[本文]
採用においては昔から総合職には男性が、一般職には女性がという見えない線引きがありました。そして近年では女性活躍支援の流れの中で女性総合職の割合が増えてきたり、更に女性管理職の増加に期待が集まったりしています。同時に一般職から総合職への転換を促したり、一般職自体の活躍フィールドの見直しなど、女性職員の職場における多様な働き方の仕組みが生まれました。

ところが男性職員が立場役割を変更する、という選択肢はずっとありませんでした。雇用機会均等法では採用・雇用における男女の性別を理由とした差異を設けることは禁じられているものの、実際に男性の一般職を採用する企業はごく限られていて、ましてや採用後に総合職から一般職へ転換する道筋はほとんどありませんでした。

そんな中、本人または家族の病気や介護等による「やむを得ない理由」が有る場合という条件付きではあったものの、その長く閉ざされていた扉が開かれました。家族と相談し総合職から一般職へ転換する申請をし、たいへんありがたいことに認めていただくことができました。

そのように決めた直接の理由は、家族の健康問題により転勤(転居を伴う異動)が難しいためでした。落ち着いた子育て環境や通い慣れた主治医の存在無くしては生活そのものが成り立たない。単身赴任では家事育児に関わる私自身の戦力をほぼ失うことになり、家族の負担が増すのみで現実的ではありません。もし仮に転勤の辞令をいただいた際には正直、退職以外の選択肢が見つかっていませんでした。

私たちが働く目的には幾つかあるかと思いますが、食べていくための生活費を賄う、という一つの原点に立つと、いかに無理なくその役割を続けられるかという持続可能性が大切です。子育てや病気や介護など、誰しもがいずれ両立を強いられる状況において、働くこと・稼ぐこととの折り合いをいかにしてつけていくのか、そのために転勤が現実的に難しいとなると、そうでない働き方が必要になります。

最近目にした記事では、女子大学生の就職活動においてあえて今総合職でなく一般職を選ぶ学生がいて、その理由は転勤が無く長く続けられるから、というものでした。長い人生に誰もが出会うライフイベントとの向き合い方を現実的に考えるなら、そういった選択にも合理性があるということになります。

高度経済成長期に大資本へと労働力が集約されて以降、配置転換による従業員の育成や負担の均一化などの理由で当然とされてきた転勤という仕組み。しかしそれはあくまで「会社」から見た側面であり、視点を「働く人」からに置き換えた瞬間、全く別の様相を呈してきます。

皆が我慢すること、耐えること、何かを犠牲にすることで本当に皆が幸せになれたのかどうか。経営の観点からも転勤は本当に必要な仕組みなのかどうか、当然とされてきたものが変化をしていく節目に差し掛かっているようにも思います。
[/本文]
[与えられた項目]
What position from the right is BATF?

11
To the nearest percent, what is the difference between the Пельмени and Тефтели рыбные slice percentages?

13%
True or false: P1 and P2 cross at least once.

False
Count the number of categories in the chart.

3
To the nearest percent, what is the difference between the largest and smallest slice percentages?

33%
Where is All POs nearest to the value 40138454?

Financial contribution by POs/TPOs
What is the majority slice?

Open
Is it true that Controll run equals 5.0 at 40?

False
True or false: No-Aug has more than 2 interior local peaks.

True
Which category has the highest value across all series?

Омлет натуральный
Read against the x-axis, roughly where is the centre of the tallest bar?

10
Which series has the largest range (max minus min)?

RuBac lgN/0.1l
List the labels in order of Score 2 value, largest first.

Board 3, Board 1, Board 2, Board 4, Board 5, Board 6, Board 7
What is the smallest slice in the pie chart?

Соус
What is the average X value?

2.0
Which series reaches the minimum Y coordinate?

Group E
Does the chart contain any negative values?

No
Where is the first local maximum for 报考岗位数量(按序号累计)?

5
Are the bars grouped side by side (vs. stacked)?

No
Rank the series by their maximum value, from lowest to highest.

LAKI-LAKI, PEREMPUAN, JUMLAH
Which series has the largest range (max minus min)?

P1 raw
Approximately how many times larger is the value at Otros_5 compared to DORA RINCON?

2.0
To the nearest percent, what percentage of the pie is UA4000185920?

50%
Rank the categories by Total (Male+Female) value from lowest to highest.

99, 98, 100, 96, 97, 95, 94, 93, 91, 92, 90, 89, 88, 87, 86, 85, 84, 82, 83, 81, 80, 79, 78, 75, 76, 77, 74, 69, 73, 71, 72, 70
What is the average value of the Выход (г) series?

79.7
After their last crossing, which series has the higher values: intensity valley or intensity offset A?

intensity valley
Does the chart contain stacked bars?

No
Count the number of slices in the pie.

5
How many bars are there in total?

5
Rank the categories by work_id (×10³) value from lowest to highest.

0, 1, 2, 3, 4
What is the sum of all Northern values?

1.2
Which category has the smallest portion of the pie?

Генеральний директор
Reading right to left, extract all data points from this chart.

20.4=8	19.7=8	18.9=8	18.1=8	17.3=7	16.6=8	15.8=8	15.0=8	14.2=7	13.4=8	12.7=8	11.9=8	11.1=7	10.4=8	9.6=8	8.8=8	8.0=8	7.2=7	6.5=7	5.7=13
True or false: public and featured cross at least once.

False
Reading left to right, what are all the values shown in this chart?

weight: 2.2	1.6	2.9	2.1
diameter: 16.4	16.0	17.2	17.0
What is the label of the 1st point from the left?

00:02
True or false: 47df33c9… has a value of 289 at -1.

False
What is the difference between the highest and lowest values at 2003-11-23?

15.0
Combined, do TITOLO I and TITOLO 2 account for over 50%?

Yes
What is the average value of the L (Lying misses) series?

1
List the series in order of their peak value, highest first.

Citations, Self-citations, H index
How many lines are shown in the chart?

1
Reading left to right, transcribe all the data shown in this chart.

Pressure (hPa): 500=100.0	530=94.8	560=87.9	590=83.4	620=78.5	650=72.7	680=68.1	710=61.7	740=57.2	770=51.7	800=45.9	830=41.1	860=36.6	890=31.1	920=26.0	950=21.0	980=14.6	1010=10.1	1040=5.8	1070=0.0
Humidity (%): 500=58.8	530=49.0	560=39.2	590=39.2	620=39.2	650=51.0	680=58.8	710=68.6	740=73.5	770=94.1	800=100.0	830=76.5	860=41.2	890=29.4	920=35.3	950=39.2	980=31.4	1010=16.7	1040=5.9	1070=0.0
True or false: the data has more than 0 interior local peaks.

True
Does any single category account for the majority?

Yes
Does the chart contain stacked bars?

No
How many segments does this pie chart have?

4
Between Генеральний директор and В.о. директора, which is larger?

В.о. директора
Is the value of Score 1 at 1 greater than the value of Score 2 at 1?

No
[/与えられた項目]
## 実施する課題
• a. 本文で、誰しもがいずれ働くこととの両立を強いられる状況として挙げられているものをすべて書き出してください。
• b. 本文のうち、「採用においては昔から総合職に」から「が見つかっていませんでした。」までを、その語句も含めて一字も変えずに出力してください。
ここに挙げた項目は、本文の内容とは関係がありません。

## 課題の解答
• a. 子育て、病気、介護

• b.
採用においては昔から総合職には男性が、一般職には女性がという見えない線引きがありました。そして近年では女性活躍支援の流れの中で女性総合職の割合が増えてきたり、更に女性管理職の増加に期待が集まったりしています。同時に一般職から総合職への転換を促したり、一般職自体の活躍フィールドの見直しなど、女性職員の職場における多様な働き方の仕組みが生まれました。

ところが男性職員が立場役割を変更する、という選択肢はずっとありませんでした。雇用機会均等法では採用・雇用における男女の性別を理由とした差異を設けることは禁じられているものの、実際に男性の一般職を採用する企業はごく限られていて、ましてや採用後に総合職から一般職へ転換する道筋はほとんどありませんでした。

そんな中、本人または家族の病気や介護等による「やむを得ない理由」が有る場合という条件付きではあったものの、その長く閉ざされていた扉が開かれました。家族と相談し総合職から一般職へ転換する申請をし、たいへんありがたいことに認めていただくことができました。

そのように決めた直接の理由は、家族の健康問題により転勤(転居を伴う異動)が難しいためでした。落ち着いた子育て環境や通い慣れた主治医の存在無くしては生活そのものが成り立たない。単身赴任では家事育児に関わる私自身の戦力をほぼ失うことになり、家族の負担が増すのみで現実的ではありません。もし仮に転勤の辞令をいただいた際には正直、退職以外の選択肢が見つかっていませんでした。